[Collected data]
Start of Block
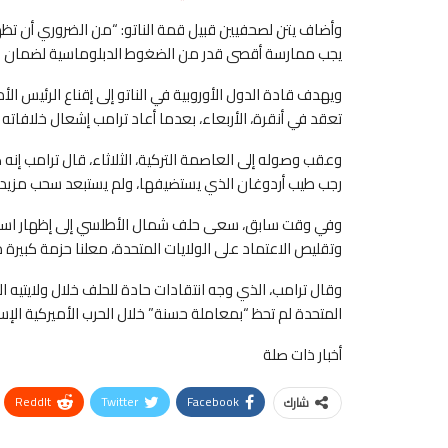
وأضاف ⁠يتن لصحفيين قبيل قمة الناتو: “من ⁠الضروري أن تظ
يجب ممارسة أقصى قدر من الضغوط الدبلوماسية لضمان اس
ويهدف قادة الدول الأوروبية في الناتو إلى إقناع الرئيس ال
تعقد في أنقرة، الأربعاء، بعدما أعاد ترامب ⁠إشعال خلافاته
وعقب وصوله إلى العاصمة التركية، الثلاثاء، قال ترامب إن
رجب طيب أردوغان الذي يستضيفها، ولم يستبعد سحب مزيد من
وفي وقت سابق، سعى حلف شمال الأطلسي إلى إظهار استجابة
وتقليص الاعتماد على الولايات المتحدة، معلنا حزمة كبيرة من صفقات 
وقال ترامب، ‌الذي وجه انتقادات حادة للحلف خلال ولايتيه الر
المتحدة لم تحظ “بمعاملة حسنة” خلال الحرب الأميركية الإسرا
أخبار ذات صلة
ReddIt
Twitter
Facebook
شارك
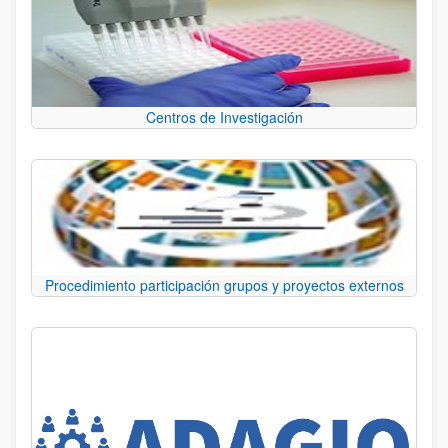
Centros de Investigación
Procedimiento participación grupos y proyectos externos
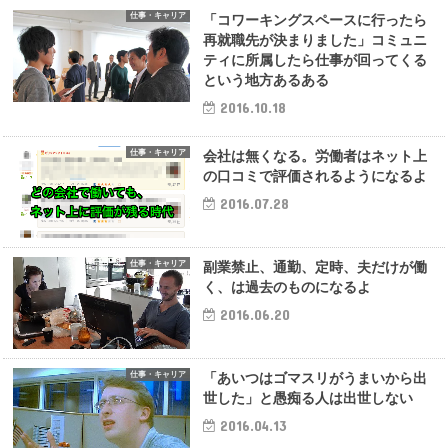
仕事・キャリア
「コワーキングスペースに行ったら
再就職先が決まりました」コミュニ
ティに所属したら仕事が回ってくる
という地方あるある
2016.10.18
仕事・キャリア
会社は無くなる。労働者はネット上
の口コミで評価されるようになるよ
2016.07.28
仕事・キャリア
副業禁止、通勤、定時、夫だけが働
く、は過去のものになるよ
2016.06.20
仕事・キャリア
「あいつはゴマスリがうまいから出
世した」と愚痴る人は出世しない
2016.04.13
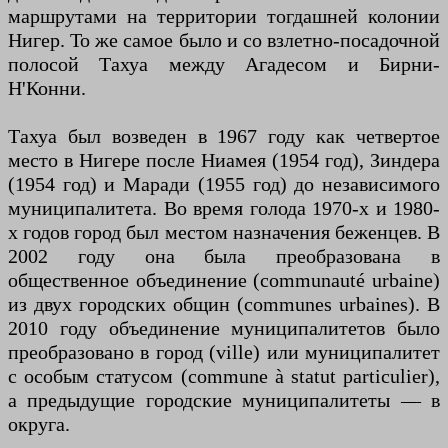
маршрутами на территории тогдашней колонии
Нигер. То же самое было и со взлетно-посадочной
полосой Тахуа между Агадесом и Бирни-
Н'Конни.
Тахуа был возведен в 1967 году как четвертое
место в Нигере после Ниамея (1954 год), Зиндера
(1954 год) и Маради (1955 год) до независимого
муниципалитета. Во время голода 1970-х и 1980-
х годов город был местом назначения беженцев. В
2002 году она была преобразована в
общественное объединение (communauté urbaine)
из двух городских общин (communes urbaines). В
2010 году объединение муниципалитетов было
преобразовано в город (ville) или муниципалитет
с особым статусом (commune à statut particulier),
а предыдущие городские муниципалитеты — в
округа.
End of Block
- What you will do:
Give the data again exactly as it stands, apart from the pictures.

- Answer space:
وأضاف ⁠يتن لصحفيين قبيل قمة الناتو: “من ⁠الضروري أن تظ
يجب ممارسة أقصى قدر من الضغوط الدبلوماسية لضمان اس
ويهدف قادة الدول الأوروبية في الناتو إلى إقناع الرئيس ال
تعقد في أنقرة، الأربعاء، بعدما أعاد ترامب ⁠إشعال خلافاته
وعقب وصوله إلى العاصمة التركية، الثلاثاء، قال ترامب إن
رجب طيب أردوغان الذي يستضيفها، ولم يستبعد سحب مزيد من
وفي وقت سابق، سعى حلف شمال الأطلسي إلى إظهار استجابة
وتقليص الاعتماد على الولايات المتحدة، معلنا حزمة كبيرة من صفقات 
وقال ترامب، ‌الذي وجه انتقادات حادة للحلف خلال ولايتيه الر
المتحدة لم تحظ “بمعاملة حسنة” خلال الحرب الأميركية الإسرا
أخبار ذات صلة
ReddIt
Twitter
Facebook
شارك
Centros de Investigación
Procedimiento participación grupos y proyectos externos
仕事・キャリア
「コワーキングスペースに行ったら
再就職先が決まりました」コミュニ
ティに所属したら仕事が回ってくる
という地方あるある
2016.10.18
仕事・キャリア
会社は無くなる。労働者はネット上
の口コミで評価されるようになるよ
2016.07.28
仕事・キャリア
副業禁止、通勤、定時、夫だけが働
く、は過去のものになるよ
2016.06.20
仕事・キャリア
「あいつはゴマスリがうまいから出
世した」と愚痴る人は出世しない
2016.04.13
маршрутами на территории тогдашней колонии
Нигер. То же самое было и со взлетно-посадочной
полосой Тахуа между Агадесом и Бирни-
Н'Конни.
Тахуа был возведен в 1967 году как четвертое
место в Нигере после Ниамея (1954 год), Зиндера
(1954 год) и Маради (1955 год) до независимого
муниципалитета. Во время голода 1970-х и 1980-
х годов город был местом назначения беженцев. В
2002 году она была преобразована в
общественное объединение (communauté urbaine)
из двух городских общин (communes urbaines). В
2010 году объединение муниципалитетов было
преобразовано в город (ville) или муниципалитет
с особым статусом (commune à statut particulier),
а предыдущие городские муниципалитеты — в
округа.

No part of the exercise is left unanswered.